- Kable, Wednesday 16 December 2009 11.29 GMT
The scheme, which has been open to those living or working in Greater Manchester from 30 November, will be available to those in Cheshire, Merseyside, Lancashire and Cumbria from 4 January 2010 – although applicants must also have a valid or recently expired passport.
The Identity and Passport Service (IPS) will take applications through its offices in Blackburn and Liverpool from February. This follows Liverpool City Council passing a motion on 10 December refusing to allow IPS to promote identity cards on council premises or through its communications channels, unless required to do so by law.
Meanwhile, chancellor Alistair Darling has talked down the need for identity cards ever to become compulsory. "Most of the expenditure is on biometric passports which you and I are going to require shortly to get into the US," he told the Fabian Review. "Do we need to go further than that? Well, probably not."

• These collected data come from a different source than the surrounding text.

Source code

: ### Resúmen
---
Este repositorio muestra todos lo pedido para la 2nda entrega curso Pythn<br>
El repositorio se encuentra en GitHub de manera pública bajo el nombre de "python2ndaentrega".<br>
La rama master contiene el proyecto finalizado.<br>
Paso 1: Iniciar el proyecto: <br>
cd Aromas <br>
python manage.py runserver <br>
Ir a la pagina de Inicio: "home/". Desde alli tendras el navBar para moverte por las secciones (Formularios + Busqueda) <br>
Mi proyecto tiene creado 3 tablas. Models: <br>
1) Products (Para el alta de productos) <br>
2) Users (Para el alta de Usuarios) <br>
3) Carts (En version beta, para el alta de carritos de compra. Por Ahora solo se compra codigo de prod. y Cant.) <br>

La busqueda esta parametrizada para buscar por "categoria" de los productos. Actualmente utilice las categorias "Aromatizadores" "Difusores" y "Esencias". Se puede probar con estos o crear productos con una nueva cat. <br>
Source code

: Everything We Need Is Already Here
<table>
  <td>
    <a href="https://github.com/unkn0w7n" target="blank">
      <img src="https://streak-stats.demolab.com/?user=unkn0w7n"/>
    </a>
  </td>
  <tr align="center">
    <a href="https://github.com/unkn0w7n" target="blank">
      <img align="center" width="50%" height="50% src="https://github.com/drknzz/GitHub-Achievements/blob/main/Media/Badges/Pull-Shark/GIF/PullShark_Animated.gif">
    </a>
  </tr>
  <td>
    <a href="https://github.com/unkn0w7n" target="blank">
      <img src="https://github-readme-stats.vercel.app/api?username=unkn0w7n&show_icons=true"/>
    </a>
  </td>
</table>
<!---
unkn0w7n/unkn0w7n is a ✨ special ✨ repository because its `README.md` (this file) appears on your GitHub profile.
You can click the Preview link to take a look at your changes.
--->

Shadow home secretary Chris Grayling said that Darling's comments mean that the Home Office encouraging people to apply for the card represents "blatant misselling". The Conservative Party plans to scrap the identity card and the National Identity Register if it wins the forthcoming general election, due by June 2010.
The Treasury said that the chancellor was simply restating the government's position. It has committed not to introduce compulsory identity cards during the next parliament, although forcing applicants for passports to enrol with the scheme would still mean most Britons eventually joining.